Frida Kahlo foi uma das mais ilustres artistas do século XX. A pintura nasceu e viveu no México e, por meio de sua arte, expressa toda a fragilidade do ser humano, sendo que suas criações são atuais ainda hoje.
Frida é simples. Simples pela autenticidade de suas obras, que em verdade não têm nada de simples, mas que são de uma simplicidade sem igual. Com sua arte, Frida retrata a aproximação entre a arte e a angústia do ser humano. Parece que sua arte foi, em verdade, uma forma de elaboração de suas próprias dores e lutos – da infância difícil, da adolescência vazia, do acidente trágico no bonde, da paixão que não é correspondida, da arte que não se faz compreendida.
Em seus quadros, Frida retrata sua vida antes e após o acidente fatídico que a deixou acamada por um bom tempo e com a mobilidade reduzida, embora sem nunca ter deixado de tocar a todos com o que tinha de mais potente: uma tela e algumas tintas e pincéis, além de uma mente à frente do seu tempo. E é com eles que Frida encanta e desencanta – denuncia as incongruências sócio-políticas vividas por toda uma geração. Com sua obra, Frida nos passa uma mensagem. Ela nos prepara para anos difíceis que ainda estariam por vir, tempos em que sofrem muito aqueles que são sensíveis, que assumem diante da vida uma postura um pouco mais aberta e acolhedora. Em sua vida, a expressão artística entra de maneira mais incisiva justamente em um momento de convalescença e torna-se a razão do próprio existir. A dor lhe dá sentido ao fazer sentir. Frida dói. Por dentro, por fora, nos ossos, na alma e no coração. Frida sobre e é por sofrer que vive.
Embora a princípio a arte seja para ela a expressão de uma atitude narcísica, expressão individual e individualista de suas próprias dores, ela não deixa de tocar a todos que a apreciam, na posterioridade, por dar forma àquilo que é capaz de desintegrar e dilacerar ao construir um sujeito. Suas obras se compõem através de cores, formas e palavras. Frida pode, assim, aventurar-se em recomposições de sua forma, buscando a integridade de sua própria imagem.
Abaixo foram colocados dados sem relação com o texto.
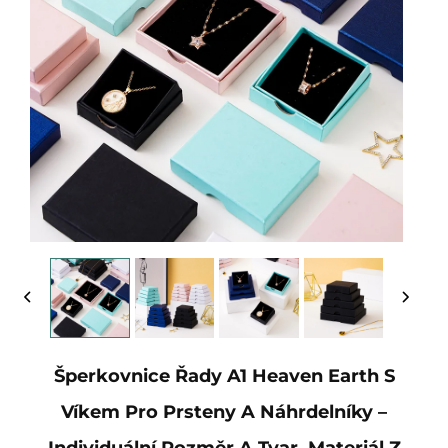
Šperkovnice Řady A1 Heaven Earth S
Víkem Pro Prsteny A Náhrdelníky –
Individuální Rozměr A Tvar, Materiál Z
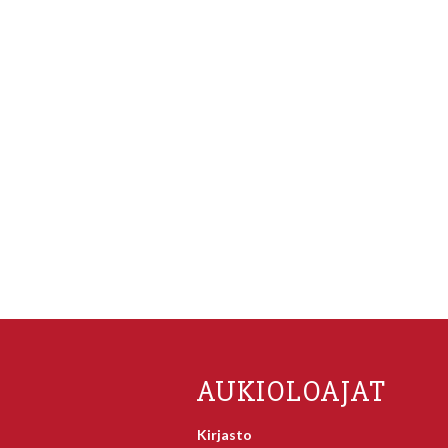
AUKIOLOAJAT
Kirjasto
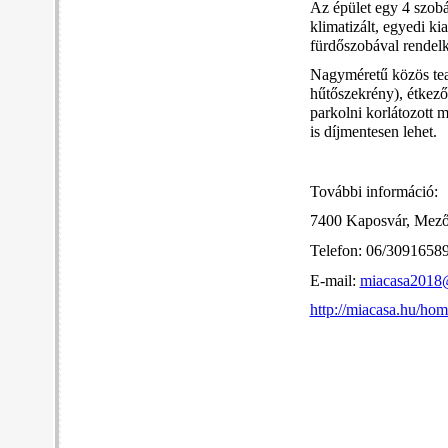
Az épület egy 4 szob
klimatizált, egyedi k
fürdőszobával rendelk
Nagyméretű közös teak
hűtőszekrény), étkező,
parkolni korlátozott 
is díjmentesen lehet.
További információ:
7400 Kaposvár, Mező
Telefon: 06/3091658
E-mail:
miacasa2018
http://miacasa.hu/hom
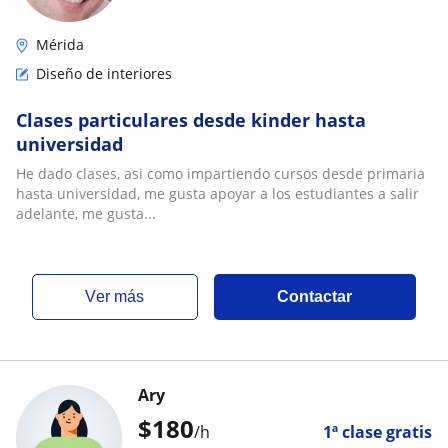
Mérida
Diseño de interiores
Clases particulares desde kinder hasta
universidad
He dado clases, asi como impartiendo cursos desde primaria
hasta universidad, me gusta apoyar a los estudiantes a salir
adelante, me gusta...
ver más
Contactar
Ary
$
180
/h
1ª clase gratis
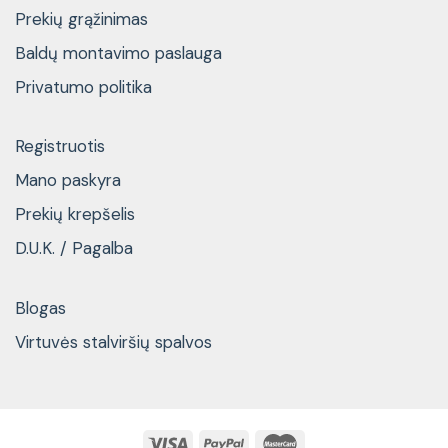
Prekių grąžinimas
Baldų montavimo paslauga
Privatumo politika
Registruotis
Mano paskyra
Prekių krepšelis
D.U.K. / Pagalba
Blogas
Virtuvės stalviršių spalvos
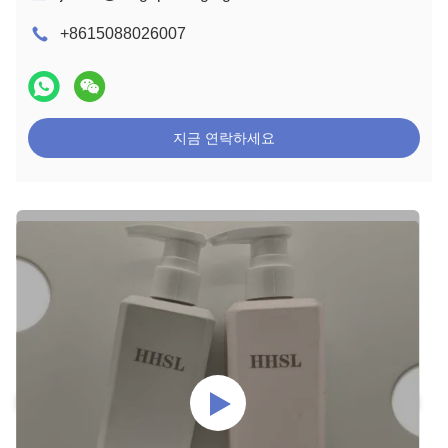
+8615088026007
지금 연락하세요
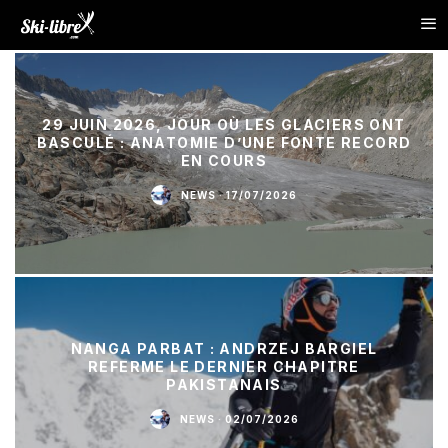
29 JUIN 2026, JOUR OÙ LES GLACIERS ONT
BASCULÉ : ANATOMIE D’UNE FONTE RECORD
EN COURS
NEWS
·
17/07/2026
NANGA PARBAT : ANDRZEJ BARGIEL
REFERME LE DERNIER CHAPITRE
PAKISTANAIS
NEWS
·
02/07/2026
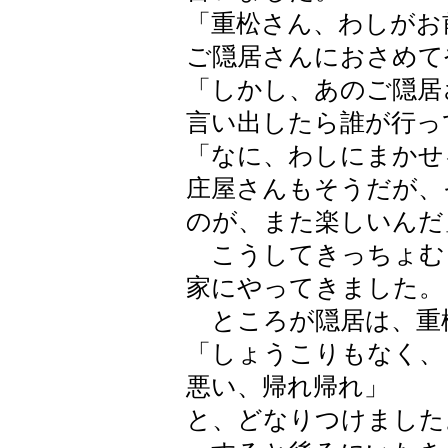
「重松さん、わしがお
ご隠居さんにおさめて
「しかし、あのご隠居
言い出したら誰が行っ
「なに、わしにまかせ
庄屋さんもそうだが、
のが、また楽しいんだ
こうしてきっちょむ
家にやってきました。
ところが隠居は、重
「しょうこりもなく、
悪い、帰れ帰れ」
と、どなりつけました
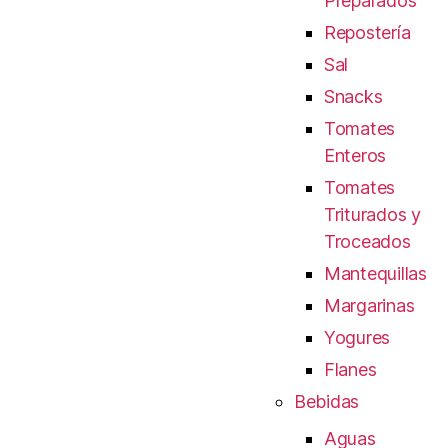
Preparados
Repostería
Sal
Snacks
Tomates
Enteros
Tomates
Triturados y
Troceados
Mantequillas
Margarinas
Yogures
Flanes
Bebidas
Aguas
O mais brilhante, no entanto, é a acessibilidade com que escreve sua história aliando pintura e escrita, a exemplo seu Diário, um verdadeiro romance traçado por fragmentos, por frases, por insights, despropositados e tão propositivos. Eles orientam e dão legitimidade às vivências de sua autora. Frida sofre e, porque sofre, cria e produz o belo da Arte, aquilo que de mais puro ela pode oferecer: sua Alma em cores e riscos. Há um lirismo que intercambia escrita e imagem. Ou seja, Frida recorre à escrita poética desde sempre para retratar a si mesma. Seu diário parece ser apenas uma consequência, dá continuidade histórica à necessidade precoce apresentada pela pintora, de viver e reviver sob a escrita poética. Curioso é que ela não deixa de lado também a autenticidade da biologia humana, pois sabe retratar o próprio corpo e seus detalhes de forma nua e crua sem, no entanto, se fazer grosseira ou superficial.
E, é em um balé contemporâneo e surrealista que Frida trilha passos leves e repletos de encantos, encantando espectadores, entre formas, cores e palavras. Talvez não se tenha ainda vivido outra artista tão completa quanto Frida, em termos de releitura poética da realidade: Frida denuncia o Estado opressor e machista de sua época, ao mesmo tempo em que emana o que há de mais belo na cultura mexicana. Frida é capaz de resgatar a arqueologia e a arte indígena, como desejou seu pai, ao mesmo tempo em que reelabora conflitos pessoais e coletivos atuais de toda uma geração, ligando-os à sua própria experiência, nas formas da tradição mexicana. Tudo isto se faz presente nos motivos, cores e formas traçados pelos dedos de Frida. Dedos quentes, dedos soltos, dedos mortos.